Validators **MUST** verify integrity entries when present and **MUST** fail validation on mismatch.
## 7. Security
### 7.1 Threat model
Untrusted `.cv` files arrive via email, web download, or chat. The attacker's goal is code execution, data exfiltration, or lateral movement when a recruiter or ATS opens the file.
### 7.2 Validator requirements
A conformant validator **MUST** reject files that contain any construct listed in §3.4. A conformant validator **MUST** verify integrity digests when present and reject on mismatch.
### 7.3 Renderer requirements
Viewers **MUST**:
- Render embedded HTML inside a sandboxed iframe with no `allow-scripts allow-same-origin`.
- Disable raw HTML when rendering Markdown by default.
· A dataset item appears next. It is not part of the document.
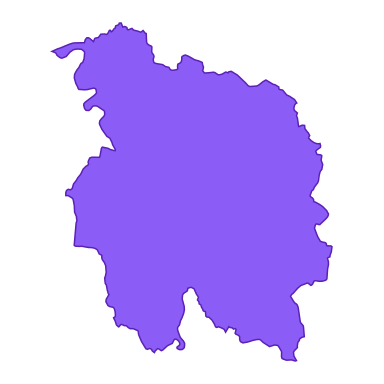 Phu Binh, Thái Nguyên, Vietnam
{"feature_id": "81297802B19798201223775", "entity_name": "Phu Binh", "entity_type": "district", "adm_level": 2, "iso_a3": "VNM", "parent_name": "Vietnam", "parent_adm1": "Thái Nguyên", "projection": "mercator", "projection_center": [105.961, 21.492], "detail": "fine", "context": "isolated", "style": "filled", "palette": "violet", "viewbox_px": 384, "rotation_deg": 0, "n_neighbors": 0, "source": "geoboundaries", "source_scale": "gbopen_adm2", "svg_char_len": 5877}
<svg xmlns="http://www.w3.org/2000/svg" viewBox="0 0 384 384"><path d="M52.0,51.4L55.1,52.6L56.0,53.3L57.0,55.3L59.4,57.2L60.8,58.0L62.2,58.1L66.2,56.5L69.9,52.2L73.1,49.9L75.1,49.3L77.5,49.0L81.5,49.3L84.2,51.4L84.6,52.8L84.1,58.7L82.7,62.5L81.3,63.2L80.5,64.2L79.0,67.3L76.7,70.3L74.6,74.3L74.3,78.0L75.9,83.6L77.6,86.8L78.3,88.8L78.8,89.4L84.6,89.8L87.3,89.6L93.6,88.1L95.1,88.5L95.9,89.3L96.5,92.4L96.2,93.4L94.1,95.5L85.3,102.1L83.9,103.7L83.7,105.2L84.5,108.3L85.7,110.1L86.5,110.4L88.9,110.5L90.8,109.0L92.6,106.4L94.0,105.9L96.2,105.9L97.5,106.3L104.0,110.7L104.5,111.4L104.7,114.3L104.1,116.0L101.4,118.8L99.8,120.9L99.4,123.2L99.7,124.6L101.9,129.3L106.9,136.4L109.9,138.2L112.0,142.6L112.6,144.7L115.3,149.5L115.2,150.6L113.8,150.5L110.0,149.4L108.0,148.3L102.4,147.1L101.9,147.5L101.4,148.4L100.0,156.0L99.4,157.3L91.9,157.2L89.7,158.0L88.3,161.2L88.1,162.3L88.5,163.4L88.3,164.5L87.8,165.2L85.8,166.4L83.1,169.2L80.7,174.2L77.7,177.9L76.1,180.7L73.5,184.0L72.2,188.6L70.4,189.8L68.2,189.3L66.5,190.5L65.8,192.7L65.8,195.6L68.3,195.7L72.2,198.1L72.8,198.8L73.2,199.7L74.3,205.7L74.6,212.2L76.5,216.7L76.5,218.5L77.0,220.1L76.1,223.3L74.2,245.3L75.2,246.1L78.6,246.4L82.0,246.3L88.5,247.5L91.6,247.6L94.3,248.1L96.6,249.3L97.4,250.0L99.2,253.9L101.8,255.3L101.8,257.9L102.4,259.8L104.3,262.4L105.7,265.8L106.2,272.4L105.4,276.2L104.7,277.9L104.9,280.5L105.3,283.6L106.3,284.9L107.3,290.2L108.3,293.7L109.0,294.5L106.2,299.3L105.9,301.7L108.0,305.6L109.8,306.6L112.8,307.2L113.9,308.0L114.2,308.6L114.7,309.9L115.2,312.2L115.4,315.9L114.9,317.0L113.6,317.6L113.7,318.2L115.1,320.8L116.4,324.8L117.0,325.5L118.6,326.9L119.2,326.6L120.5,324.8L121.1,324.5L122.2,324.6L124.1,325.6L126.5,325.8L128.1,327.5L129.8,328.5L130.4,328.7L133.3,328.7L137.8,330.7L138.3,331.4L138.4,333.5L139.0,335.6L141.5,341.5L145.9,348.8L147.5,349.3L149.5,348.5L150.6,348.7L151.7,349.7L152.1,350.7L152.9,351.5L154.4,352.6L155.3,350.8L157.6,348.7L158.6,348.8L161.3,350.7L162.7,350.1L167.5,345.7L172.3,343.4L174.0,339.9L175.1,339.1L176.5,339.3L177.6,340.2L178.8,341.2L179.6,342.9L179.8,343.8L179.4,345.3L177.1,347.0L176.9,347.8L177.4,348.7L179.8,349.7L182.1,349.5L183.6,348.5L184.3,347.4L184.6,345.4L184.6,343.3L183.4,341.0L181.1,338.4L180.0,336.8L177.7,330.3L177.5,328.1L177.9,327.0L179.5,324.9L180.6,320.5L182.0,317.8L183.7,313.2L184.4,309.6L184.2,306.4L182.2,299.0L182.6,294.9L183.6,293.4L187.2,291.0L187.7,289.6L187.7,288.3L191.0,287.3L194.0,288.7L196.5,294.3L198.0,296.4L198.5,297.5L197.6,299.2L197.5,300.1L198.8,301.5L199.2,303.9L200.7,304.8L201.1,305.5L201.5,307.3L202.6,308.9L203.1,310.6L203.7,311.1L205.4,311.6L205.9,316.2L207.0,317.1L208.9,317.2L212.0,320.1L214.2,323.7L215.6,326.9L216.6,327.4L217.4,327.3L218.5,326.7L222.5,328.4L224.2,329.4L225.6,332.2L228.9,326.6L230.0,327.5L232.4,327.9L233.4,329.1L235.3,328.6L236.1,329.5L235.1,333.3L235.8,334.1L238.2,335.2L239.2,336.1L239.7,337.0L239.6,338.9L240.1,341.0L240.9,341.9L242.9,342.9L247.8,342.0L252.5,340.5L256.4,339.6L259.2,339.4L260.4,339.8L263.1,342.4L269.6,346.6L274.5,345.0L277.6,345.4L278.6,346.4L281.4,351.2L281.6,352.2L281.5,356.8L282.0,358.4L283.2,359.1L286.5,360.2L291.5,359.9L295.2,361.0L296.5,360.6L293.9,356.0L293.5,352.2L294.4,350.7L297.4,347.6L297.3,345.9L297.9,342.3L299.3,340.5L299.7,338.8L302.2,337.2L304.3,336.7L303.5,327.1L303.2,325.7L300.6,322.6L300.2,321.3L298.2,307.7L297.5,305.5L296.5,304.0L295.5,303.6L293.9,301.8L290.5,296.3L291.6,294.5L293.0,293.5L297.8,288.1L300.9,285.5L307.1,283.1L307.9,283.1L310.9,285.4L311.6,285.1L312.5,284.2L314.2,281.0L315.5,280.7L319.1,281.3L322.4,281.2L325.5,280.3L326.5,279.6L326.9,278.7L327.6,268.9L328.5,264.5L328.4,261.5L327.6,259.0L327.6,258.1L328.0,257.6L329.9,256.9L330.1,255.2L331.3,251.9L332.0,246.7L330.9,245.9L327.0,245.8L326.5,245.2L326.4,243.9L325.9,243.1L325.1,242.6L321.9,241.9L320.3,241.2L317.7,236.7L314.5,228.3L315.3,225.1L315.9,224.2L317.0,223.9L318.8,224.6L319.8,224.6L325.8,218.9L327.6,216.8L328.4,214.9L328.4,213.6L327.3,212.1L326.9,210.9L322.7,206.6L320.3,204.9L315.4,202.1L313.9,201.8L313.5,199.4L312.6,198.1L310.4,196.5L310.0,195.8L311.8,190.8L313.3,189.7L314.5,187.0L317.7,182.8L318.5,180.7L319.2,175.2L320.0,172.2L320.6,170.9L321.8,169.4L322.7,164.5L321.1,160.2L321.8,155.8L321.4,155.2L320.4,154.8L317.0,154.4L315.7,151.3L316.9,149.9L320.4,147.4L320.6,145.8L320.0,143.5L318.8,143.8L316.6,143.6L314.3,142.8L311.3,140.8L308.7,138.2L308.6,137.5L309.7,135.6L308.2,132.7L307.4,132.0L304.9,128.6L304.6,125.4L302.1,125.2L298.9,126.6L298.6,126.5L297.4,118.0L296.6,116.2L296.6,115.2L297.4,113.0L294.4,110.4L293.8,108.3L294.7,104.9L295.8,103.5L296.8,103.0L294.5,99.5L289.6,96.3L286.6,94.9L282.7,90.1L279.9,89.5L278.8,88.9L278.8,87.0L275.0,84.7L273.3,84.4L265.9,80.0L262.9,81.7L258.8,85.0L256.8,86.0L250.2,86.5L248.4,86.0L245.4,82.7L237.3,75.0L231.2,71.3L228.8,71.8L227.9,72.9L226.8,72.3L225.5,72.1L222.2,74.1L219.5,74.8L218.0,74.7L214.8,72.5L213.3,72.2L208.4,72.8L204.5,73.0L202.7,70.9L203.5,67.2L202.6,64.7L202.2,62.4L199.0,61.0L194.7,59.8L188.6,56.3L185.3,55.0L183.5,55.6L182.0,56.6L181.7,57.6L181.8,59.4L181.2,61.9L180.1,63.0L177.8,64.2L177.5,66.4L177.8,68.8L176.5,69.7L172.9,70.3L171.0,70.0L170.2,69.5L168.9,67.3L165.5,66.6L162.6,64.6L156.5,63.6L154.3,62.9L153.7,62.1L153.2,59.4L154.0,56.7L153.9,56.0L153.6,55.0L152.1,52.9L151.7,51.6L151.9,46.9L151.3,46.1L149.2,45.2L147.1,43.6L146.6,41.8L146.2,33.5L145.2,33.2L143.1,30.5L141.0,32.1L140.5,32.1L137.7,31.1L133.6,30.1L132.0,28.4L128.1,29.8L127.3,29.4L127.0,27.8L126.6,27.3L125.7,26.8L124.3,26.5L122.8,27.1L121.2,23.0L119.3,23.1L118.8,24.4L117.9,25.1L115.8,25.8L115.5,26.3L115.4,27.9L114.2,28.6L112.2,31.3L111.4,31.8L111.0,31.6L110.6,30.5L110.1,30.2L109.4,30.4L107.8,33.4L106.6,34.5L104.7,34.0L100.8,34.2L98.4,37.5L95.1,38.2L94.6,38.7L93.5,41.6L89.5,38.3L88.2,37.7L86.8,37.8L85.3,39.6L84.4,42.7L74.8,42.9L72.6,43.2L69.2,44.3L60.0,48.1L57.7,48.8L52.0,51.4Z" fill="#8b5cf6" stroke="#5b21b6" stroke-width="1.5"/></svg>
Producers may opt in to relaxed rendering with explicit sanitisation.
- Strip `javascript:` URIs from links.
- Cap decompressed payload size; default 16 MiB per payload.
### 7.4 XML parsing
XMP and any other XML inside the file **MUST** be parsed without DTD resolution and without external entity resolution.
## 8. Versioning and compatibility
### 8.1 Version format
`cv:version` follows `MAJOR.MINOR`. Pre-stable releases use `0.MINOR`.
### 8.2 Same-major compatibility
Within the same `MAJOR`:
- Producers **MAY** add new XMP properties under the `cv:` namespace.
- Producers **MAY** add new `/AF` entries with new `AFRelationship` values or new payload mime types.
- Consumers **MUST** ignore unknown XMP properties and continue rendering.
- Consumers **MUST** ignore `/AF` entries with unrecognised `AFRelationship` for rendering, but **MUST** return them in extraction APIs.
### 8.3 Cross-major behaviour
When a consumer encounters a `cv:version` with a higher `MAJOR` than it knows:
- It **SHOULD** still render the visual PDF (the file remains a valid PDF).
- It **MUST** surface a "newer format version" warning.
- It **MUST NOT** silently drop unknown payloads from extraction APIs.
### 8.4 Deprecation
Properties may be deprecated in a `MINOR` release but **MUST NOT** be removed within the same `MAJOR`. Removal requires a new `MAJOR`.
## 9. IANA considerations
Upon registration, the media type for `.cv` files will be:
- **Type:** `application`
- **Subtype:** `vnd.cv+pdf`
- **Required parameters:** none
- **Optional parameters:** none
- **Encoding considerations:** binary
- **Security considerations:** see §7
- **Interoperability considerations:** any PDF reader can open the file. `.cv`-aware tools additionally read the `/AF` payloads.
The filename extension is `.cv`.
## 10. References
### 10.1 Normative
- ISO 32000-2:2020, Document management — Portable document format — PDF 2.0
- ISO 19005-3:2012, Document management — Electronic document file format for long-term preservation — Part 3: Use of ISO 32000-1 with support for embedded files (PDF/A-3)
- ISO 16684-1:2019, Graphic technology — Extensible metadata platform (XMP)
- RFC 2119, RFC 8174, RFC 5646 (BCP 47), RFC 6838 (media-type registration)
### 10.2 Informative
- JSON Resume schema, https://jsonresume.org/
- veraPDF, https://verapdf.org/
- HuggingFace `BAAI/bge-m3`, https://huggingface.co/BAAI/bge-m3
## 11. Appendix A — Worked example
A minimal `cv-strict` file contains:
- A 1-page sRGB PDF/A-3u of a CV.
- An `/AF` array with one entry: `resume.md`.
- An XMP packet containing:
```xml
<rdf:Description xmlns:cv="http://ns.cvfile.org/cv/1.0/">
<cv:version>0.1</cv:version>
<cv:created>2026-05-10T12:00:00Z</cv:created>
<cv:primaryLanguage>en</cv:primaryLanguage>
<cv:primaryPayload>resume.md</cv:primaryPayload>
<cv:generator>@cvfile/sdk/0.1.0</cv:generator>
</rdf:Description>
```
A consumer reads the catalog's `/AF` array, locates the `resume.md` filespec, decompresses the embedded file stream, and returns the Markdown.
## 12. Change log
- **1.0** (this document) — first stable release. Frozen to enable IANA registration of `application/vnd.cv+pdf` and downstream tooling lock-in. No normative changes from `0.1`; status promoted from pre-stable to stable.
- **0.1** — initial pre-stable draft used to gather interop feedback during the v0.x series.